While diet gurus debate the health merits for the average person of avoiding the gluten protein found in wheat, rye and barley grains, no one disputes the extra cost. On average, the gluten-free versions of many foods were 242 percent pricier than the regular products in one National Institutes of Health study.
But Mark Luscombe, a principal federal tax analyst for Wolters Kluwer Tax & Accounting US, said some of the additional expense of going gluten-free may be a legitimate tax write-off.
“If you have a recognized disease where gluten-free foods help manage the condition and you have a certification from your doctor, you may be able to take a deduction," Luscombe said.
This could be good news for the 1 percent of the population with celiac disease, a diagnosed intolerance to gluten that causes severe gastrointestinal symptoms and increases the risk of some cancers. They should be able to write off the extra cost of buying gluten-free items plus the cost of shipping if they buy them online. Foods that contain xanthan gum and sorghum flour can be fully deducted because they have no gluten-filled alternative.
As for the other 30 percent of Americans who, according to the consumer research group NDP, avoid gluten because they believe they have some sort of insensitivity to it? Luscombe said he doubted such a write-off would fly.
Even someone with celiac will have to work hard for the tax break, Luscombe said. They will need a note from their doctor and they will have to keep meticulous track of how much more they spend on gluten-free products than on other similar products, he added.
That means saving all receipts and making notes of price differences. In addition, to get any deduction, all medical expenses must exceed 10 percent of gross adjusted income or 7.5 percent for people older than 65, Luscombe said.

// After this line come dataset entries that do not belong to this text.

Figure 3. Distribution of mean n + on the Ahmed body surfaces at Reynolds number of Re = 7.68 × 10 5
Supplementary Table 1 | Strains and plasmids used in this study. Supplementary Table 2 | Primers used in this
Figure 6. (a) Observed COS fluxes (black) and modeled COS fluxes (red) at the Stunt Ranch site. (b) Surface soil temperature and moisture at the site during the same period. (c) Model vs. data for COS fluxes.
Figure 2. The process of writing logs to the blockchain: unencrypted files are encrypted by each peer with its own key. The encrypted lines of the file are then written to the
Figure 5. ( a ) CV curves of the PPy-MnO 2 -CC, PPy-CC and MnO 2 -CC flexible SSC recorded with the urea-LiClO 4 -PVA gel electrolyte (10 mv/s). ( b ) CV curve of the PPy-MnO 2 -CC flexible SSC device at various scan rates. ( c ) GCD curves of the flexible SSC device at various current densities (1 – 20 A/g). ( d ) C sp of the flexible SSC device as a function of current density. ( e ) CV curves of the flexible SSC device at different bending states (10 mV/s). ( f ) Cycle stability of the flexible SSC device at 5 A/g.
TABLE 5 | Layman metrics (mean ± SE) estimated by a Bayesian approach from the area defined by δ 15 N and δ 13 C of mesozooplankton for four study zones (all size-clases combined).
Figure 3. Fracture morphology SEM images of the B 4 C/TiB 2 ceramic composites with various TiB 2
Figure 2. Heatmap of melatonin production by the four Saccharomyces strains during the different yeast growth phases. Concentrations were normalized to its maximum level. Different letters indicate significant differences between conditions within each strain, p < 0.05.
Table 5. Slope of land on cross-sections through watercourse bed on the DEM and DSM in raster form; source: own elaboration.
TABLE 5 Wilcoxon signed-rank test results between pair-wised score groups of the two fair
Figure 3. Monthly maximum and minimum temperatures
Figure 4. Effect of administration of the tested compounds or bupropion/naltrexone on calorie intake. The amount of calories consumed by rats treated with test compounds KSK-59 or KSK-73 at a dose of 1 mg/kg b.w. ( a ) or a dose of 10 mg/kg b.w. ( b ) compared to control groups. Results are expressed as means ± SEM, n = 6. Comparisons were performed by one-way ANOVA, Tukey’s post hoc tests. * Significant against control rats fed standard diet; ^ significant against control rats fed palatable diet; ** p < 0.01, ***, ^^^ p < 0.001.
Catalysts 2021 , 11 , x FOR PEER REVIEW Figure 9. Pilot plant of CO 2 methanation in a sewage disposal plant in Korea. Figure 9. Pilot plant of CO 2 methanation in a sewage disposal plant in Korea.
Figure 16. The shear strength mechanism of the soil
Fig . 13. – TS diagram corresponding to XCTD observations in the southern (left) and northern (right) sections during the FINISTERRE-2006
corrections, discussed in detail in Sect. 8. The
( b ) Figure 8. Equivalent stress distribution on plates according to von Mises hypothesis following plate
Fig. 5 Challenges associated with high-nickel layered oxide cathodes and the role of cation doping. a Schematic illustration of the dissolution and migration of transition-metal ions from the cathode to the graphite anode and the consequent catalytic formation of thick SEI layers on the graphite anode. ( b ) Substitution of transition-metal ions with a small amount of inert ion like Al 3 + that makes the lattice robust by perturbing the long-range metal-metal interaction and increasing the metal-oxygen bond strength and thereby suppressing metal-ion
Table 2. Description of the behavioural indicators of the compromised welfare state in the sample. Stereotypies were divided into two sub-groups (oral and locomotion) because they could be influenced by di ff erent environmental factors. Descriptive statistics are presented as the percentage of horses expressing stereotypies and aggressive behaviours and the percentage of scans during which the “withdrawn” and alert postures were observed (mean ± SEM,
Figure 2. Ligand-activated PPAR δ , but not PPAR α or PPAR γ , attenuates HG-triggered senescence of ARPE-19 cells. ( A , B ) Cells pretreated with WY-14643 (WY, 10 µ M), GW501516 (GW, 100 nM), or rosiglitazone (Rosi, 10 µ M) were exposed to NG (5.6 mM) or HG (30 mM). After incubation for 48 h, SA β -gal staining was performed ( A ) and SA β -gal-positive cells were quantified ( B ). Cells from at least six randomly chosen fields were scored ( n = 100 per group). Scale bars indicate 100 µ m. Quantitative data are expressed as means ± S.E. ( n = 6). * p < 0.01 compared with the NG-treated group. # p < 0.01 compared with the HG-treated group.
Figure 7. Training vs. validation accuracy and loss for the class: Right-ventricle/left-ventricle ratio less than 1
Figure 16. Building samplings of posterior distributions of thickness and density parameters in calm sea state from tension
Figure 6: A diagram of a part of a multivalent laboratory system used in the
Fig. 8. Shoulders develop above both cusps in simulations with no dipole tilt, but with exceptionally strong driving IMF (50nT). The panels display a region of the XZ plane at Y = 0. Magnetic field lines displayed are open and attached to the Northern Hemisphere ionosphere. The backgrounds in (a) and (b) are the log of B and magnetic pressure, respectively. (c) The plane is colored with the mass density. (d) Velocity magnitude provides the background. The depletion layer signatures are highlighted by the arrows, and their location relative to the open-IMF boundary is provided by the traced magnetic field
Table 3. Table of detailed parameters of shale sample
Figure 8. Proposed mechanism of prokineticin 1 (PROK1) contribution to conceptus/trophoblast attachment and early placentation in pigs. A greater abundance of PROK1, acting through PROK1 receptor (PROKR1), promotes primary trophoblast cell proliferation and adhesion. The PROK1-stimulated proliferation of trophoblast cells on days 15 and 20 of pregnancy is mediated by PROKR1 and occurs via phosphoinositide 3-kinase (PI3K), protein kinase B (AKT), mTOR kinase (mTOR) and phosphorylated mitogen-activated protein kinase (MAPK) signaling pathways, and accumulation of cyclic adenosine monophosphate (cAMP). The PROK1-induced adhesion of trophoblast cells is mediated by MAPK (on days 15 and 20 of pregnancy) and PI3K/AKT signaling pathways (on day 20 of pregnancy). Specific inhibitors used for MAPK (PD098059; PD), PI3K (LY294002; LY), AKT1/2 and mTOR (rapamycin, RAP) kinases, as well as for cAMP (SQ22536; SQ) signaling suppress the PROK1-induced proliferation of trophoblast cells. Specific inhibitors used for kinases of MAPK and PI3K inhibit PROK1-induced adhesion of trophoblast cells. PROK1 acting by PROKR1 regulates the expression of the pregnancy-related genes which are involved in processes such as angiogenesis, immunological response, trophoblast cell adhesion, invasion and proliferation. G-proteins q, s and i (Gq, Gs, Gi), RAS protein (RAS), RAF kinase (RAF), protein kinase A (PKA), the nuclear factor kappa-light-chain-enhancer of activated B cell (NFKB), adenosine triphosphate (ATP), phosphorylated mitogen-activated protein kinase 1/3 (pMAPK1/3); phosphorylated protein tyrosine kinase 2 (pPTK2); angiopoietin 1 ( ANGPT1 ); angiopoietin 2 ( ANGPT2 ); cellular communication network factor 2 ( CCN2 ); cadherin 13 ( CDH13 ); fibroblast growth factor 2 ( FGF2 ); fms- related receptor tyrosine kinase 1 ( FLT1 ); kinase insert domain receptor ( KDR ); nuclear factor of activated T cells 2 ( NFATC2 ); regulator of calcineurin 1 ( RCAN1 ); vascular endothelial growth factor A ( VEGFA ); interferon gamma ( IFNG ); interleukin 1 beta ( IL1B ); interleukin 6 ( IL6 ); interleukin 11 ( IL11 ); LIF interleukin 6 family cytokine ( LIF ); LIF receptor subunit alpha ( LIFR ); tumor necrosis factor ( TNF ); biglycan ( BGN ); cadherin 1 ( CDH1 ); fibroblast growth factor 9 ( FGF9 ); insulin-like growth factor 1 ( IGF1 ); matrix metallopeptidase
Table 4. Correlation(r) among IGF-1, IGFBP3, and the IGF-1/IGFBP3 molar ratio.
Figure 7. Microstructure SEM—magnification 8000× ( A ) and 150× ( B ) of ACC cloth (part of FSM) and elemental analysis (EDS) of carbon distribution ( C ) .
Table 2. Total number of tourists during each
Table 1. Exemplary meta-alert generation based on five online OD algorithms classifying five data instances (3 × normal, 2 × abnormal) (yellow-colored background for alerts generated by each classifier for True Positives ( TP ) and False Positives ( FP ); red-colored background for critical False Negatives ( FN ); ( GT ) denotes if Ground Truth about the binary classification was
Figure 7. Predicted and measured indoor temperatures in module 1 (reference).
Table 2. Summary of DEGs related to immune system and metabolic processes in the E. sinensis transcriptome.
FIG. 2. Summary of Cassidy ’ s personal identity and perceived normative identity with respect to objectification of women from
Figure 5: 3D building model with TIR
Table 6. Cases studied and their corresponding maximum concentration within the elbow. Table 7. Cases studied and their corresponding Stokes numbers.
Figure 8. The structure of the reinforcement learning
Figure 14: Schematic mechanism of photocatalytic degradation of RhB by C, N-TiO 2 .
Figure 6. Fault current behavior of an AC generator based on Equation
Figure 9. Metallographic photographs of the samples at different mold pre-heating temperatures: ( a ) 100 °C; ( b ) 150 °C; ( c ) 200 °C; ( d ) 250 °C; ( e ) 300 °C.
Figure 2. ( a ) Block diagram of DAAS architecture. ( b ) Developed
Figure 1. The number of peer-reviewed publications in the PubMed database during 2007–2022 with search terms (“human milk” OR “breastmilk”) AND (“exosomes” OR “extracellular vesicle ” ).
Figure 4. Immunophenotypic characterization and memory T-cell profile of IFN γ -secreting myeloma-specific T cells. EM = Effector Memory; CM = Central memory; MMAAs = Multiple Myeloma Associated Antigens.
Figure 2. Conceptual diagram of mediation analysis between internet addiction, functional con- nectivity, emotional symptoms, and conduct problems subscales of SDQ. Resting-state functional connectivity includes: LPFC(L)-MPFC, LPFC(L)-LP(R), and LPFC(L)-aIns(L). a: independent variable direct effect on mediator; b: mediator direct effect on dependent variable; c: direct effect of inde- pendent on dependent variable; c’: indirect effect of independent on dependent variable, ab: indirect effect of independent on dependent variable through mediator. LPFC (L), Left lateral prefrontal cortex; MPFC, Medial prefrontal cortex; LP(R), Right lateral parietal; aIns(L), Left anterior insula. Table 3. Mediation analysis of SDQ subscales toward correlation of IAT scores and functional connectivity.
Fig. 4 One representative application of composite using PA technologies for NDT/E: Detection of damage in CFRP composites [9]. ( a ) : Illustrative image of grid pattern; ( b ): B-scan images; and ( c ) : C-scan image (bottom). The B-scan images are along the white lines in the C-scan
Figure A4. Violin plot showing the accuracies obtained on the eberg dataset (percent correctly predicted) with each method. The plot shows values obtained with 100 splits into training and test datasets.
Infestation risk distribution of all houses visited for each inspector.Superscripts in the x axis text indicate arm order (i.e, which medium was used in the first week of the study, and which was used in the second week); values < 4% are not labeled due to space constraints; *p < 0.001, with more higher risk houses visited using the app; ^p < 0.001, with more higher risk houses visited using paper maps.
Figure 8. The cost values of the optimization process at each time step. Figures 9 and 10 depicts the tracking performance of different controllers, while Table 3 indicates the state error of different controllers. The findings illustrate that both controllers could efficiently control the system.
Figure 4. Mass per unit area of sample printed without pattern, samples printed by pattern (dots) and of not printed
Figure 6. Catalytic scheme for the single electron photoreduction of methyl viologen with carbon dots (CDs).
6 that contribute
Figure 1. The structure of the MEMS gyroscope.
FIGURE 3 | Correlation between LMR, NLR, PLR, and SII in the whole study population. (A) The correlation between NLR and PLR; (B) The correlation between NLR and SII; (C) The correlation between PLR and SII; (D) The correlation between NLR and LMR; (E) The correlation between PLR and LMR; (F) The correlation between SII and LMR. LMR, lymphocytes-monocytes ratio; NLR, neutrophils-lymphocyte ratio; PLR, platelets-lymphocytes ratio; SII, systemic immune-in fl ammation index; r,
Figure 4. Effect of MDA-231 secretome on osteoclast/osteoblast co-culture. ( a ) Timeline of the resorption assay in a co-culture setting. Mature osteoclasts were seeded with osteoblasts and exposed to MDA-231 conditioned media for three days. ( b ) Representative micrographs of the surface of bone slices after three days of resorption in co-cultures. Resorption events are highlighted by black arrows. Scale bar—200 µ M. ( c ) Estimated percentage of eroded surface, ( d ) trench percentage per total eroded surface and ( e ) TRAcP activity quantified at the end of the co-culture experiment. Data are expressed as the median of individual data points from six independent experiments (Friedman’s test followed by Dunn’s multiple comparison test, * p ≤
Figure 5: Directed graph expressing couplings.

For those who can clear all those hurdles, using medically sanctioned dietary restrictions as a tax write off does have the support of the Internal Revenue Service, Luscombe said. IRS Information Letter 2011-0035 states: "The excess cost of specially prepared foods designed to treat a medical condition over the cost of ordinary foods which would have been consumed but for the condition is an expense for medical care."